### Work request
Everything in the records except the pictures should come back exactly as written.

##########

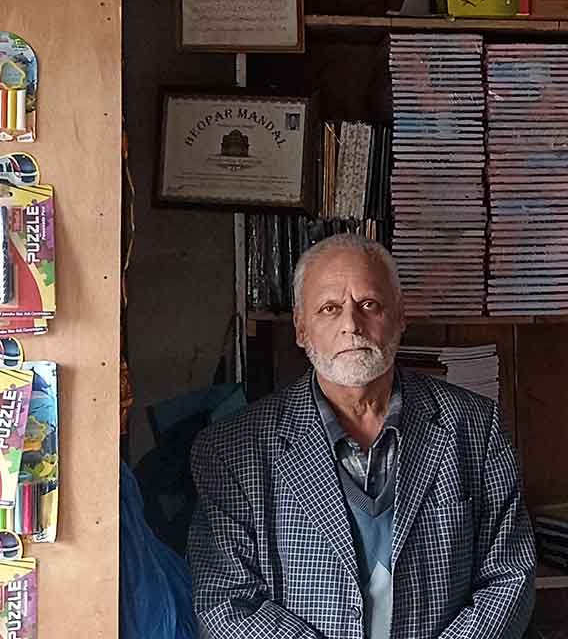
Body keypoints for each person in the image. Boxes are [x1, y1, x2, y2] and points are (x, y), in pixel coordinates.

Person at [188, 233, 535, 639]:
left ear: (400, 317)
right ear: (301, 329)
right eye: (329, 309)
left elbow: (511, 575)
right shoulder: (233, 448)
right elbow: (226, 601)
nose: (351, 325)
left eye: (368, 305)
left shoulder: (474, 426)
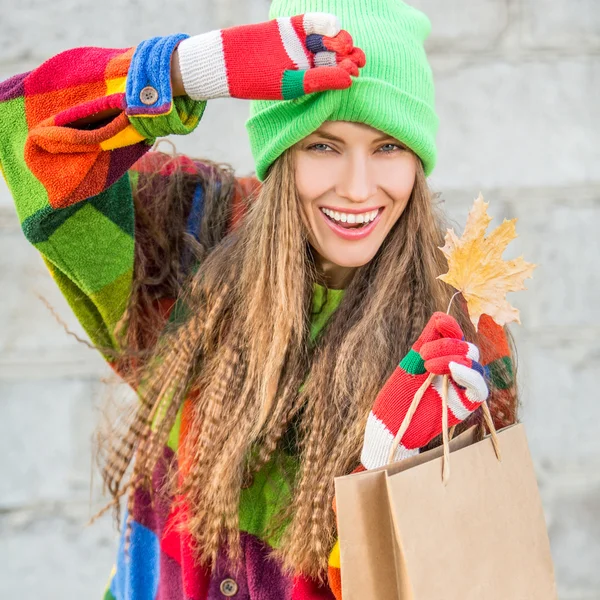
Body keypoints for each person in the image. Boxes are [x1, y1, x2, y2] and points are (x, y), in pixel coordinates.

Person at [0, 0, 517, 598]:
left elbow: (456, 581)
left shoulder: (457, 333)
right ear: (280, 150)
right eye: (322, 145)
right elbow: (23, 135)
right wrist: (186, 72)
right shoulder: (183, 235)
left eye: (388, 147)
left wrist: (385, 471)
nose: (357, 187)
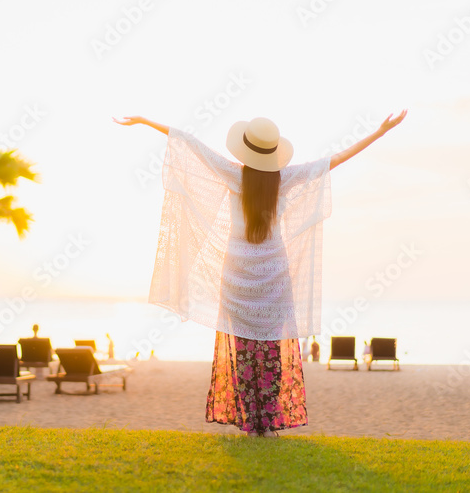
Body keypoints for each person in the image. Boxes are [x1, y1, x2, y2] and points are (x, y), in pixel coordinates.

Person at [115, 110, 406, 437]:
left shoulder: (233, 173)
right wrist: (380, 132)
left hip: (236, 277)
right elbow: (336, 159)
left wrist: (144, 120)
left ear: (246, 149)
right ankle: (267, 422)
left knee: (243, 353)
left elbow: (189, 142)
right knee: (271, 351)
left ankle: (250, 422)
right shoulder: (287, 178)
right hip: (274, 280)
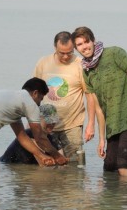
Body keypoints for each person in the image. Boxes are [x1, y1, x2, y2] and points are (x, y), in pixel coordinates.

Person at [71, 26, 127, 178]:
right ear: (76, 49)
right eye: (80, 44)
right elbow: (99, 109)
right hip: (114, 126)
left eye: (86, 42)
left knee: (124, 167)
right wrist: (102, 139)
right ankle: (113, 202)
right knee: (109, 169)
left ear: (93, 41)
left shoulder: (114, 53)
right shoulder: (87, 71)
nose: (84, 47)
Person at [0, 77, 68, 174]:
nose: (39, 104)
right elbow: (39, 138)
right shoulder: (29, 103)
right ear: (35, 93)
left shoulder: (14, 102)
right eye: (40, 99)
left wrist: (41, 155)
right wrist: (57, 156)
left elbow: (22, 137)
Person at [33, 31, 95, 160]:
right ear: (55, 47)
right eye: (62, 53)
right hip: (47, 124)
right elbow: (33, 93)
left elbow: (90, 96)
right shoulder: (43, 63)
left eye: (70, 52)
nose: (66, 57)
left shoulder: (81, 65)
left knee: (75, 167)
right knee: (48, 164)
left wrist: (91, 124)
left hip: (72, 125)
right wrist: (31, 120)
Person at [0, 104, 64, 164]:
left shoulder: (52, 138)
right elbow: (42, 164)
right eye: (49, 121)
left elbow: (62, 159)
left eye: (54, 121)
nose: (52, 124)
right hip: (7, 165)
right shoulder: (28, 135)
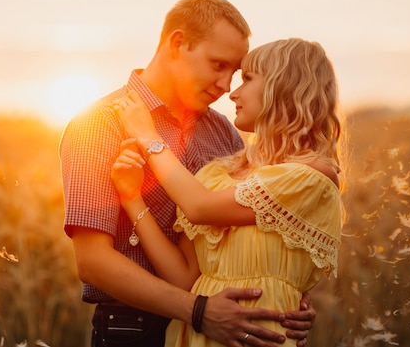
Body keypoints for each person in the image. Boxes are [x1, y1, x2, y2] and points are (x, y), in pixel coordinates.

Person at [59, 0, 316, 347]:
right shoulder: (99, 123)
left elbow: (254, 227)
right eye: (217, 65)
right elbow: (92, 262)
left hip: (224, 328)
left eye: (235, 73)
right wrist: (198, 310)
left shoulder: (224, 132)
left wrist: (288, 297)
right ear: (178, 43)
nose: (227, 86)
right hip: (134, 329)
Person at [111, 37, 343, 347]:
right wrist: (131, 197)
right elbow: (185, 280)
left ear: (283, 88)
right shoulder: (218, 174)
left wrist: (146, 135)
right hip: (197, 337)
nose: (232, 92)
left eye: (247, 78)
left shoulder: (310, 177)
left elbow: (198, 207)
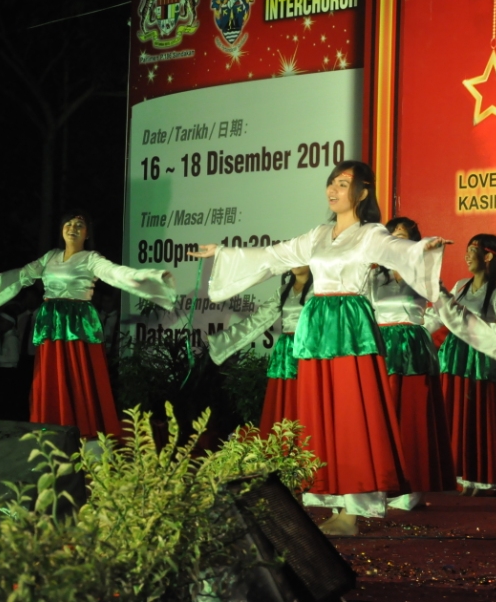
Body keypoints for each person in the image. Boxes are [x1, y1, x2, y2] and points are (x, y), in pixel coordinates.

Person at [190, 161, 445, 536]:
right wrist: (224, 252)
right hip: (318, 325)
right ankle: (335, 502)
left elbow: (397, 249)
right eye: (331, 183)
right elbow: (274, 256)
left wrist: (425, 248)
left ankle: (353, 509)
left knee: (352, 413)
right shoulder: (318, 235)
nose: (333, 189)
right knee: (322, 413)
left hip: (349, 325)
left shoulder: (370, 233)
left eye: (342, 183)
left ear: (362, 192)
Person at [0, 210, 177, 438]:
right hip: (52, 320)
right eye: (68, 224)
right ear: (61, 230)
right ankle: (51, 428)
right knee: (52, 375)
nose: (72, 228)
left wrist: (149, 277)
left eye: (79, 225)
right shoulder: (50, 257)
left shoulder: (91, 258)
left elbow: (115, 273)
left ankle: (84, 430)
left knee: (77, 374)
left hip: (77, 321)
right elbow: (23, 274)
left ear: (87, 234)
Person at [372, 217, 457, 506]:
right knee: (382, 418)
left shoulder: (423, 274)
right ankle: (383, 483)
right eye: (393, 236)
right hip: (382, 350)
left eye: (404, 237)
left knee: (413, 418)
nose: (398, 241)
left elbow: (445, 310)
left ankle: (413, 487)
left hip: (413, 352)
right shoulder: (373, 276)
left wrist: (416, 329)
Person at [438, 233, 496, 495]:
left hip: (481, 360)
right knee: (457, 414)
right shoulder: (460, 286)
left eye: (471, 251)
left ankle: (483, 479)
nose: (466, 256)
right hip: (456, 358)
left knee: (480, 416)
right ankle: (459, 475)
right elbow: (441, 314)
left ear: (488, 257)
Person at [208, 266, 312, 434]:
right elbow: (257, 320)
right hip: (286, 354)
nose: (295, 264)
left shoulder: (320, 289)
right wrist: (223, 339)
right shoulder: (284, 290)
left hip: (310, 352)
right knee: (287, 402)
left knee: (308, 399)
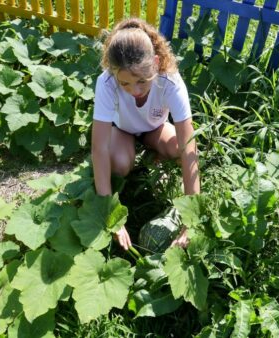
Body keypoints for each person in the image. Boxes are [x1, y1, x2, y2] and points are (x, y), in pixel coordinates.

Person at [92, 17, 200, 250]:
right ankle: (143, 160)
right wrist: (111, 213)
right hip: (122, 130)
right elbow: (98, 148)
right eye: (125, 84)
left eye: (142, 81)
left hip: (155, 128)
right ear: (113, 73)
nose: (135, 91)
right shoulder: (106, 82)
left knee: (176, 150)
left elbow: (188, 146)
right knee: (119, 164)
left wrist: (191, 221)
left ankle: (155, 159)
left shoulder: (171, 81)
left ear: (156, 62)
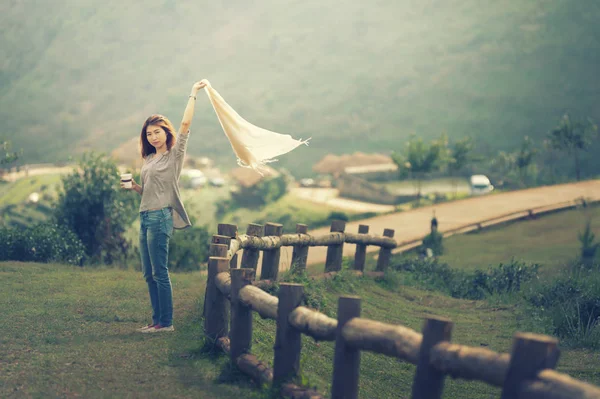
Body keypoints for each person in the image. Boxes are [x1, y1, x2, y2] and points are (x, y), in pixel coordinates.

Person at [121, 80, 207, 333]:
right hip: (145, 216)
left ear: (166, 132)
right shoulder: (148, 158)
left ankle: (166, 323)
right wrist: (135, 187)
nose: (153, 136)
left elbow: (186, 124)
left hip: (161, 218)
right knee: (149, 274)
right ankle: (157, 321)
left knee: (160, 272)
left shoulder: (175, 154)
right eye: (149, 133)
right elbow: (149, 191)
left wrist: (193, 93)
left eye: (157, 131)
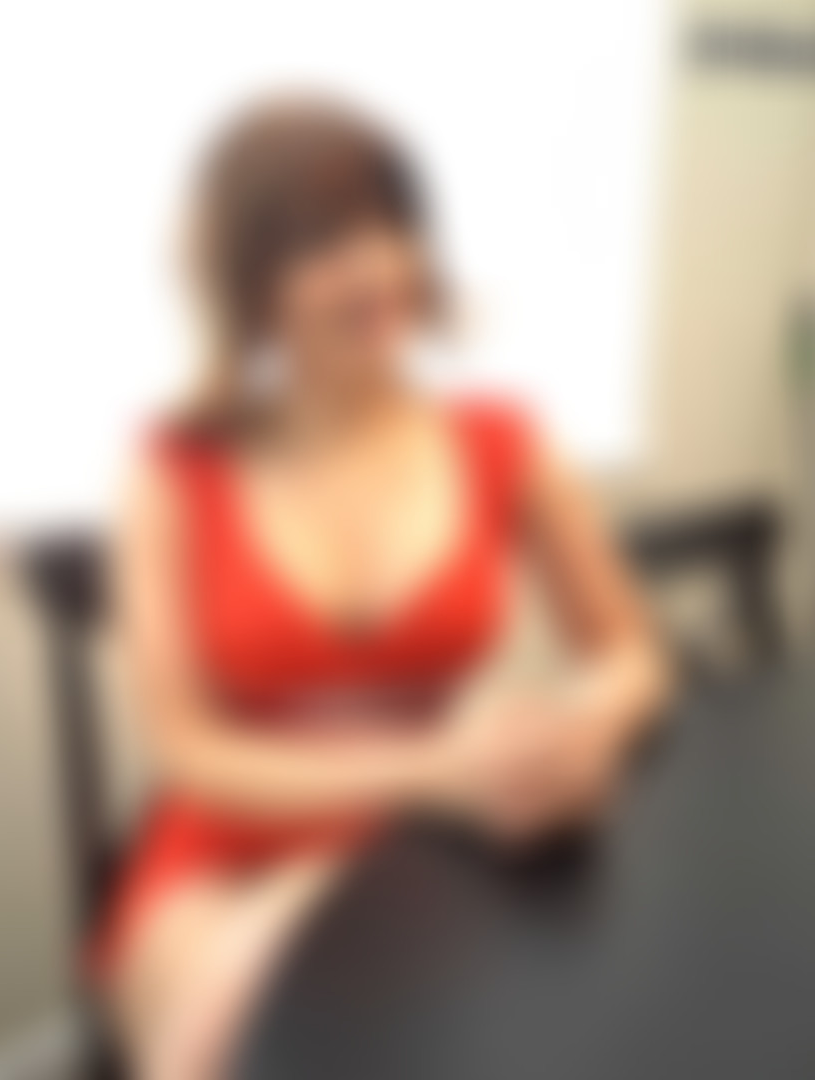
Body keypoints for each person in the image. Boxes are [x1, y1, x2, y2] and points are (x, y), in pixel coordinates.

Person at [100, 95, 675, 1080]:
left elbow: (632, 655)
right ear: (249, 279)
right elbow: (183, 747)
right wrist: (435, 768)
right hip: (227, 855)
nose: (379, 267)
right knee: (222, 1037)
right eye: (326, 242)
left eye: (393, 225)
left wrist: (577, 727)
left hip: (426, 850)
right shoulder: (173, 464)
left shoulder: (503, 440)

##########

### Solution to the problem
Body keypoints for each person in the image. Boxes are [x1, y1, x2, y2] and points are (x, y), in pixel coordinates.

Person at [188, 233, 535, 639]:
left ear: (400, 317)
right ear: (301, 329)
right eye: (329, 309)
left elbow: (511, 575)
right shoulder: (233, 448)
right elbow: (226, 601)
nose: (351, 325)
left eye: (368, 305)
left shoulder: (474, 426)
Body keypoints for each person in the image. Boxes are [x1, y1, x2, y2] and points are (x, y), in pixel coordinates.

Person at [0, 0, 517, 598]:
left elbow: (456, 581)
left shoulder: (457, 333)
right ear: (280, 150)
right eye: (322, 145)
right elbow: (23, 135)
right wrist: (186, 72)
right shoulder: (183, 235)
left eye: (388, 147)
left wrist: (385, 471)
nose: (357, 187)
Body keypoints for each person in the image. Boxes are [x1, y1, x2, y2] and points are (x, y), in pixel coordinates.

Person at [115, 110, 406, 437]:
left shoulder: (233, 173)
right wrist: (380, 132)
left hip: (236, 277)
right elbow: (336, 159)
left wrist: (144, 120)
left ear: (246, 149)
right ankle: (267, 422)
left knee: (243, 353)
left elbow: (189, 142)
right knee: (271, 351)
left ankle: (250, 422)
right shoulder: (287, 178)
right hip: (274, 280)
Body keypoints for each person in the image. Boxes are [x1, y1, x2, y2] and points are (x, y), in pixel coordinates.

Person at [71, 26, 127, 178]:
right ear: (76, 49)
right eye: (80, 44)
right elbow: (99, 109)
right hip: (114, 126)
left eye: (86, 42)
left knee: (124, 167)
right wrist: (102, 139)
right ankle: (113, 202)
right knee: (109, 169)
left ear: (93, 41)
left shoulder: (114, 53)
right shoulder: (87, 71)
nose: (84, 47)
Person at [0, 77, 68, 174]:
nose: (39, 104)
right elbow: (39, 138)
right shoulder: (29, 103)
right ear: (35, 93)
left shoulder: (14, 102)
right eye: (40, 99)
left wrist: (41, 155)
right wrist: (57, 156)
left elbow: (22, 137)
Person at [33, 31, 95, 160]:
right ear: (55, 47)
right eye: (62, 53)
right hip: (47, 124)
right elbow: (33, 93)
left elbow: (90, 96)
right shoulder: (43, 63)
left eye: (70, 52)
nose: (66, 57)
left shoulder: (81, 65)
left knee: (75, 167)
right knee: (48, 164)
left wrist: (91, 124)
left hip: (72, 125)
right wrist: (31, 120)
Person at [0, 104, 64, 164]:
left shoulder: (52, 138)
right elbow: (42, 164)
right eye: (49, 121)
left elbow: (62, 159)
left eye: (54, 121)
nose: (52, 124)
right hip: (7, 165)
right shoulder: (28, 135)
Body keypoints for each person in the image. Boxes are [x1, y1, x2, y2] and points are (x, y), in pixel coordinates.

Person at [59, 0, 316, 347]:
right shoulder: (99, 123)
left elbow: (254, 227)
right eye: (217, 65)
right elbow: (92, 262)
left hip: (224, 328)
left eye: (235, 73)
right wrist: (198, 310)
left shoulder: (224, 132)
left wrist: (288, 297)
right ear: (178, 43)
nose: (227, 86)
right hip: (134, 329)
Person at [111, 37, 343, 347]:
right wrist: (131, 197)
right elbow: (185, 280)
left ear: (283, 88)
right shoulder: (218, 174)
left wrist: (146, 135)
right hip: (197, 337)
nose: (232, 92)
left eye: (247, 78)
left shoulder: (310, 177)
left elbow: (198, 207)
Body keypoints for each person in the image. Boxes are [x1, y1, x2, y2] and points are (x, y), in pixel coordinates.

Person at [190, 161, 445, 536]:
right wrist: (224, 252)
right hip: (318, 325)
right ankle: (335, 502)
left elbow: (397, 249)
right eye: (331, 183)
right elbow: (274, 256)
left wrist: (425, 248)
left ankle: (353, 509)
left knee: (352, 413)
right shoulder: (318, 235)
nose: (333, 189)
right knee: (322, 413)
left hip: (349, 325)
left shoulder: (370, 233)
left eye: (342, 183)
left ear: (362, 192)
Person at [0, 210, 177, 438]:
right hip: (52, 320)
right eye: (68, 224)
right ear: (61, 230)
right ankle: (51, 428)
right knee: (52, 375)
nose: (72, 228)
left wrist: (149, 277)
left eye: (79, 225)
right shoulder: (50, 257)
left shoulder: (91, 258)
left elbow: (115, 273)
left ankle: (84, 430)
left knee: (77, 374)
left hip: (77, 321)
right elbow: (23, 274)
left ear: (87, 234)
Person at [372, 217, 457, 506]:
right knee: (382, 418)
left shoulder: (423, 274)
right ankle: (383, 483)
right eye: (393, 236)
right hip: (382, 350)
left eye: (404, 237)
left knee: (413, 418)
nose: (398, 241)
left elbow: (445, 310)
left ankle: (413, 487)
left hip: (413, 352)
right shoulder: (373, 276)
left wrist: (416, 329)
Person at [438, 233, 496, 495]:
left hip: (481, 360)
right knee: (457, 414)
right shoulder: (460, 286)
left eye: (471, 251)
left ankle: (483, 479)
nose: (466, 256)
right hip: (456, 358)
left knee: (480, 416)
right ankle: (459, 475)
right elbow: (441, 314)
left ear: (488, 257)
Person at [208, 266, 312, 434]:
right elbow: (257, 320)
right hip: (286, 354)
nose: (295, 264)
left shoulder: (320, 289)
right wrist: (223, 339)
right shoulder: (284, 290)
left hip: (310, 352)
right knee: (287, 402)
left knee: (308, 399)
Body keypoints for each person in the image. Boxes are [x1, y1, x2, y2] and points are (x, y), in pixel coordinates.

Person at [92, 17, 200, 250]:
right ankle: (143, 160)
right wrist: (111, 213)
right hip: (122, 130)
right elbow: (98, 148)
right eye: (125, 84)
left eye: (142, 81)
left hip: (155, 128)
right ear: (113, 73)
nose: (135, 91)
right shoulder: (106, 82)
left knee: (176, 150)
left elbow: (188, 146)
right knee: (119, 164)
left wrist: (191, 221)
left ankle: (155, 159)
left shoulder: (171, 81)
left ear: (156, 62)
Body keypoints for each person in the image. Boxes are [x1, y1, x2, y2] and points are (x, y), in pixel coordinates.

Person at [121, 80, 207, 333]:
right hip: (145, 216)
left ear: (166, 132)
right shoulder: (148, 158)
left ankle: (166, 323)
right wrist: (135, 187)
nose: (153, 136)
left elbow: (186, 124)
left hip: (161, 218)
right knee: (149, 274)
right ankle: (157, 321)
left knee: (160, 272)
left shoulder: (175, 154)
right eye: (149, 133)
right elbow: (149, 191)
left wrist: (193, 93)
left eye: (157, 131)
Body keypoints for each person in the image. Boxes are [x1, y1, x2, y2] and points are (x, y), in pixel coordinates.

Person at [100, 95, 675, 1080]:
left elbow: (632, 655)
right ear: (249, 279)
right elbow: (183, 747)
right wrist: (435, 768)
right hip: (227, 855)
nose: (379, 267)
right knee: (222, 1037)
right eye: (326, 242)
left eye: (393, 225)
left wrist: (577, 727)
left hip: (426, 850)
right shoulder: (173, 464)
left shoulder: (503, 440)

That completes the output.